Curieusement en effet, une forme de vol d’idées semble avoir échappé à la critique, celle qui concerne les emprunts faits par les écrivains, non pas à ceux qui les ont précédés, mais à ceux qui les ont suivis. Alors que le plagiat classique est régulièrement et justement dénoncé, le plagiat par anticipation ne retient que peu l’attention des lecteurs, même les plus attentifs.
Il est communément admis que l'écriture plonge ses racines dans la mémoire littéraire collective et qu’un écrivain vit avec certains de ses prédécesseurs, entretient avec eux une relation privilégiée, dialogue même parfois avec eux, comme avec des fantômes bienveillants à qui il lui arrive de demander, malgré la séparation des années et parce qu’il les sait situés hors du temps, conseil et protection.

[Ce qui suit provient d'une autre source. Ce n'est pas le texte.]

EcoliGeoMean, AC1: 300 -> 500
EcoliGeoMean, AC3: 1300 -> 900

Curieusement, cette relation de l’écrivain avec ses maîtres est toujours pensée comme dirigée vers le passé et jamais vers l’avenir, comme s’il était impensable de vivre, dans son travail de création, avec des écrivains n’ayant pas encore existé, et comme si cette communauté de créateurs, si importante dans le geste d’écriture, ne devait regrouper que les auteurs passés et présents, au détriment des auteurs à venir.

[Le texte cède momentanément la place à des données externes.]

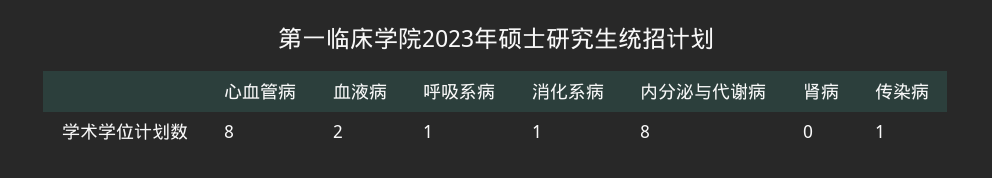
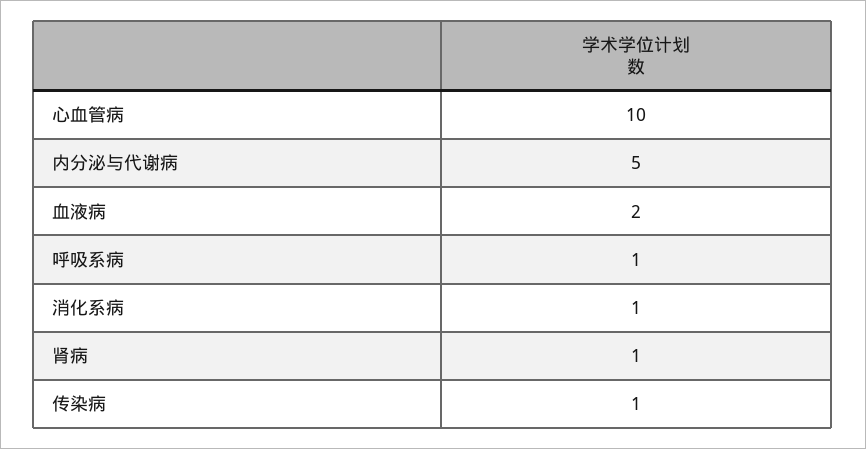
心血管病: 8 -> 10
内分泌与代谢病: 8 -> 5
肾病: 0 -> 1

Or l’expérience de la création – et la solitude désespérante dans laquelle se trouve souvent le créateur – montre bien que celle-ci ne se pratique pas seulement avec les fantômes du passé, mais tout autant, et peut-être plus, avec ceux du futur, c’est-à-dire avec les écrivains encore à naître, qu’il s’agit à la fois, dans un mouvement de don réciproque qui est au cœur du processus de la création, d’aider à vivre et de placer au rang d’inspirateurs privilégiés.
Si l’écriture se fait bien en compagnie de certains fantômes, il conviendrait donc d’ajouter, aux revenants que sont les écrivains passés qui nous influencent, une autre catégorie de fantômes, que je propose d’appeler des survenants, lesquels sont convoqués par l’écriture et viennent fournir à l’écrivain – par ce surgissement que tout à la fois il espère et produit – les images inconscientes bienfaisantes de modèles à imiter.
Vivant moi-même dans la hantise du plagiat et choqué depuis toujours par ce type de pratique, je m'associe pleinement à une telle réprobation. Je regrette cependant qu'elle ne soit pas plus large et se limite au cas de figure qui vient le plus facilement à l'esprit, celui où un auteur est allé puiser, en le dissimulant, des éléments essentiels de son oeuvre chez des écrivains antérieurs.
Le plagiat est aussi ancien que la littérature, à laquelle il rend indirectement hommage. Il manifeste en effet à son égard une forme d’admiration, le propre d’un chef-d’œuvre étant d’inciter d’autres auteurs à explorer les voies qu’il a ouvertes ou même à rêver, en se l’appropriant, de l’avoir écrit eux-mêmes.